◆ TASK ITEM
Return all lines from the listing below in which the string "spectra" occurs.

RECORDS SHOWN Block Start

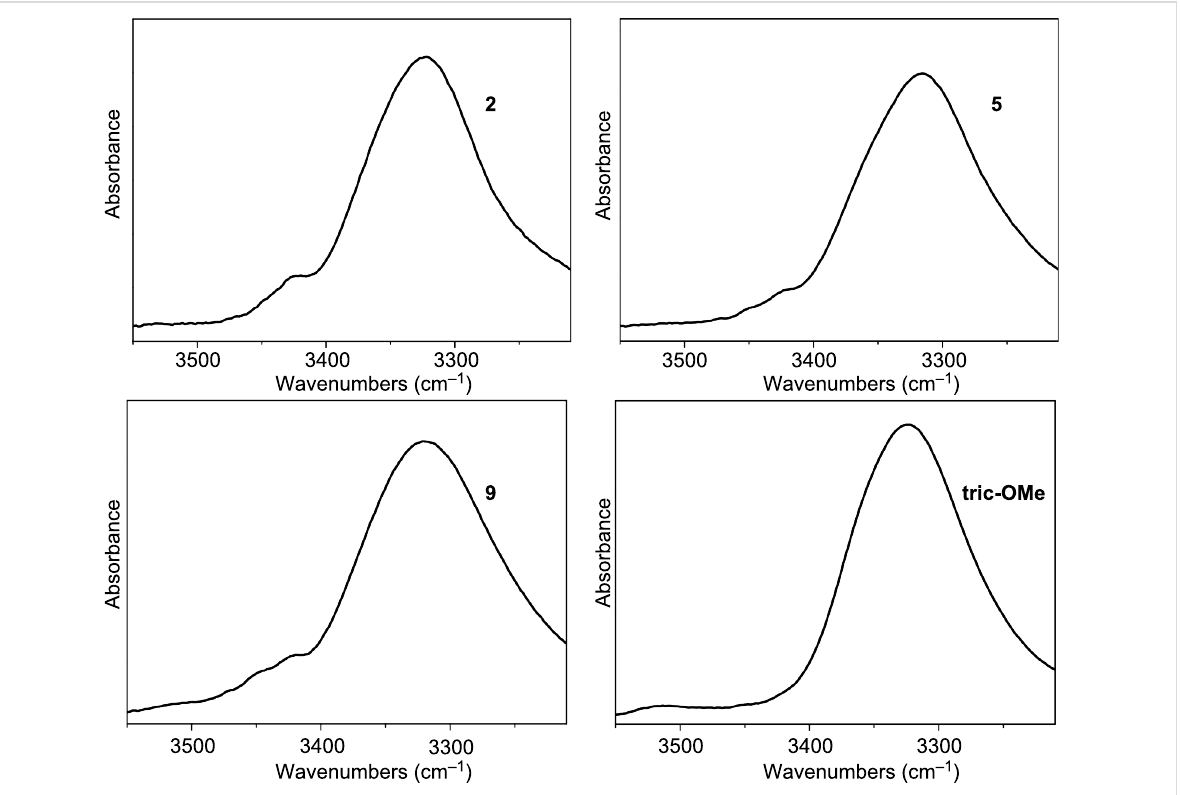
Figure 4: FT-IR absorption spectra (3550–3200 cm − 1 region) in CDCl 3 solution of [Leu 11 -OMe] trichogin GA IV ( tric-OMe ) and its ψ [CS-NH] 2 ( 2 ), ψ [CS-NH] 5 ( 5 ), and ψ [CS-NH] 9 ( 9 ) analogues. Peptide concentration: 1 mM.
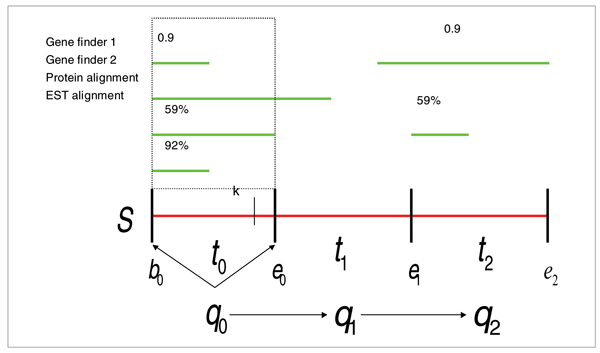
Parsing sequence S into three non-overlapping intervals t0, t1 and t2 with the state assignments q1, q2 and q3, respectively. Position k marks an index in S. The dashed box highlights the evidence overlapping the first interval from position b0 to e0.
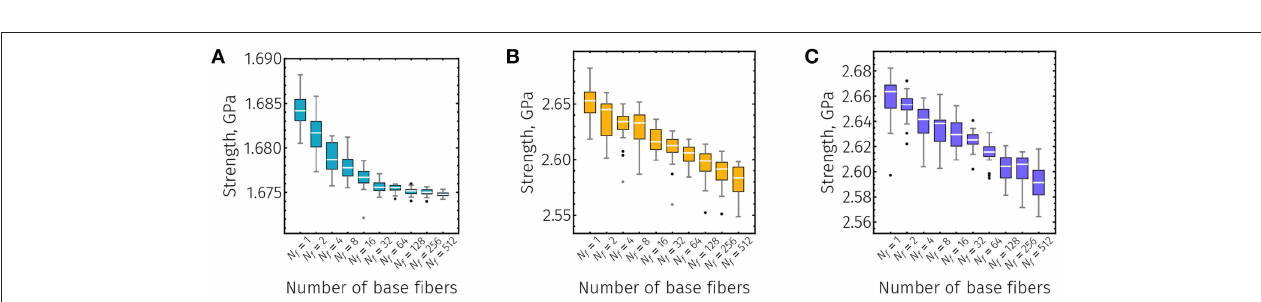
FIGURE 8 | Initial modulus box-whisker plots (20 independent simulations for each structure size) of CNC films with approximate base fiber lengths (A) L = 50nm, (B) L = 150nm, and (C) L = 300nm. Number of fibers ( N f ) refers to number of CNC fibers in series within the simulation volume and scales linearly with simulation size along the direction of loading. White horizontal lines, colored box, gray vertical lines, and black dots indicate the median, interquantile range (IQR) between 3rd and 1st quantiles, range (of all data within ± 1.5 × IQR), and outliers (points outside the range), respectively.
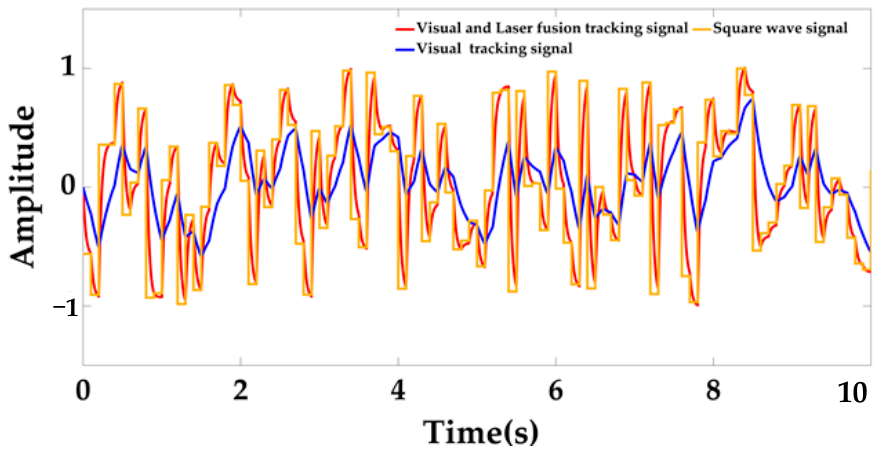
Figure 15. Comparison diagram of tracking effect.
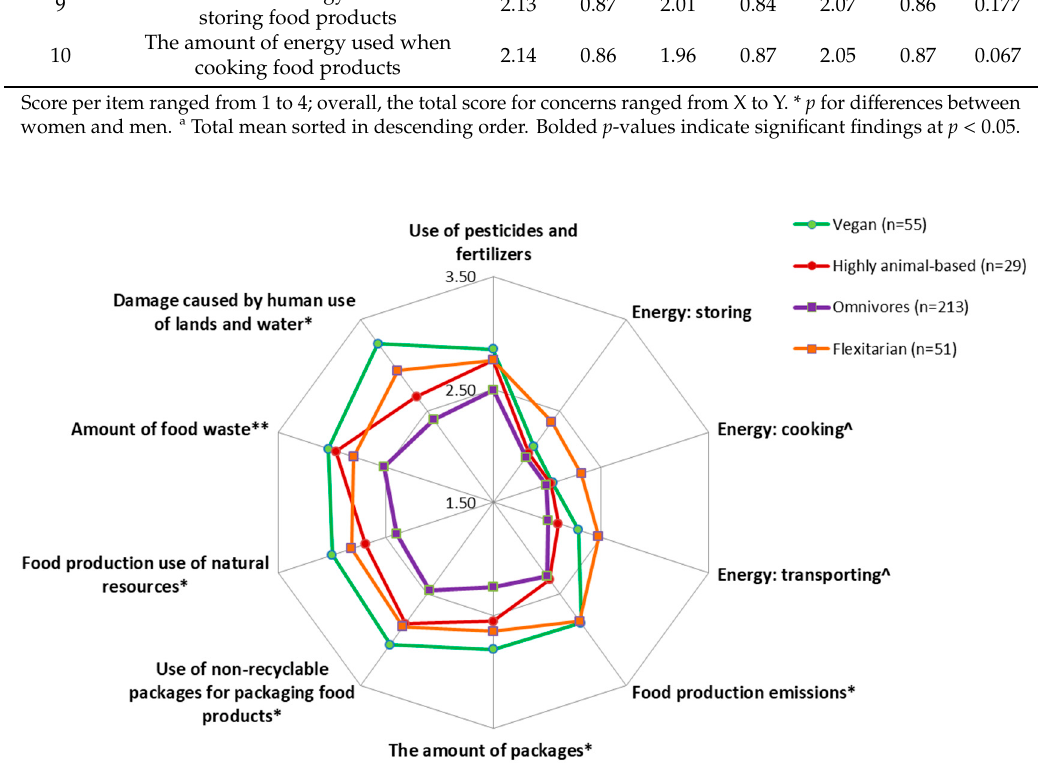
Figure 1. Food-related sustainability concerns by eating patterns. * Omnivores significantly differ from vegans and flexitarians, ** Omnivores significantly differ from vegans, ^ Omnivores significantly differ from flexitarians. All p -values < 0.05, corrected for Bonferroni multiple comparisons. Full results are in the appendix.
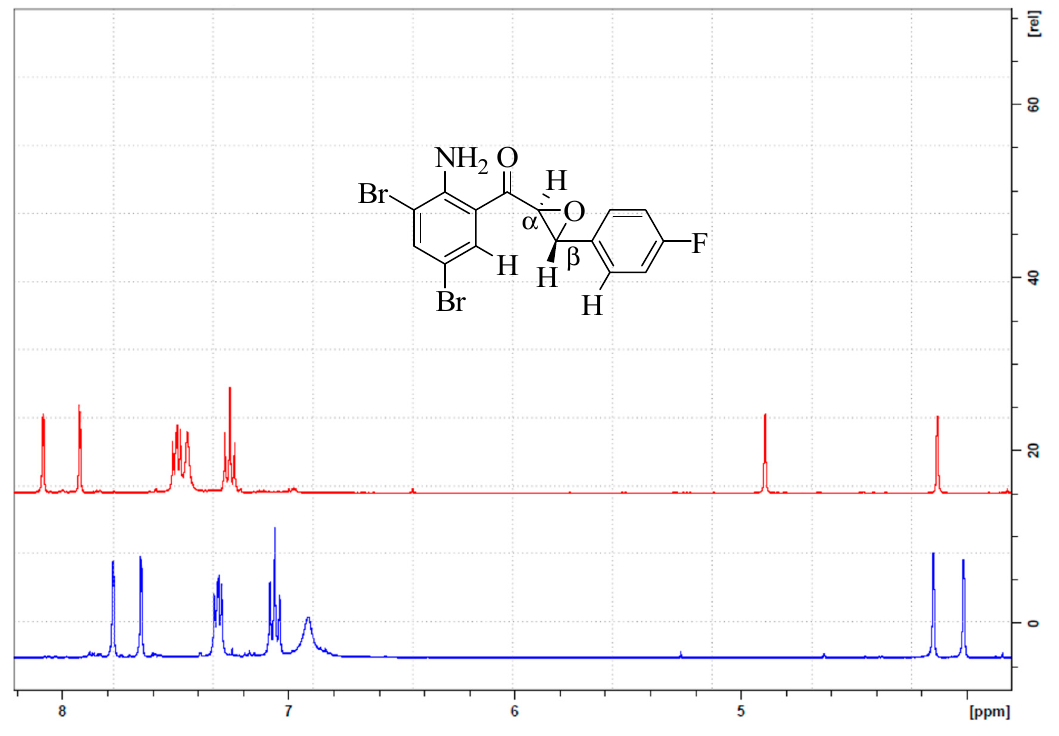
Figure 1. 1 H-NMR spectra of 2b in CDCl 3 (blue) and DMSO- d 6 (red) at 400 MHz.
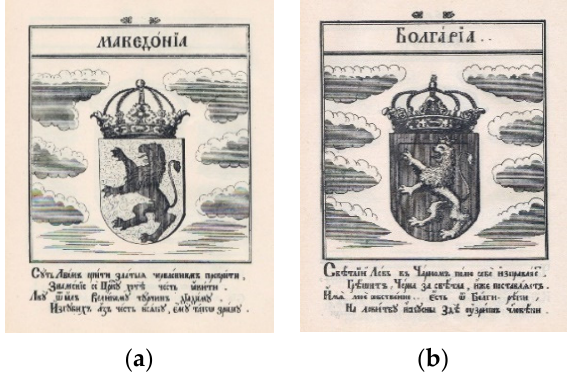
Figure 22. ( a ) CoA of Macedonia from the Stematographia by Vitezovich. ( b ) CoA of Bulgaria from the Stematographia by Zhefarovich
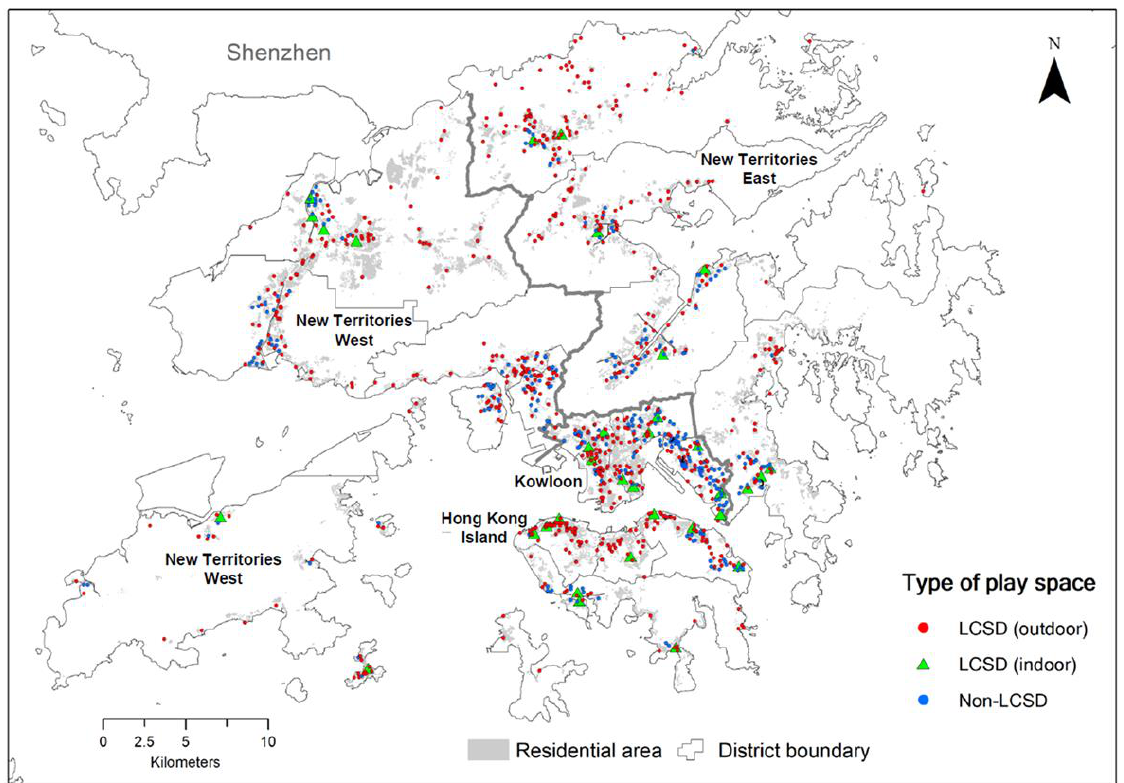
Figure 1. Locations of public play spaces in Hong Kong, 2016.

RECORDS SHOWN Block End

◆ COMPLETED EXERCISE
Figure 4: FT-IR absorption spectra (3550–3200 cm − 1 region) in CDCl 3 solution of [Leu 11 -OMe] trichogin GA IV ( tric-OMe ) and its ψ [CS-NH] 2 ( 2 ), ψ [CS-NH] 5 ( 5 ), and ψ [CS-NH] 9 ( 9 ) analogues. Peptide concentration: 1 mM.
Figure 1. 1 H-NMR spectra of 2b in CDCl 3 (blue) and DMSO- d 6 (red) at 400 MHz.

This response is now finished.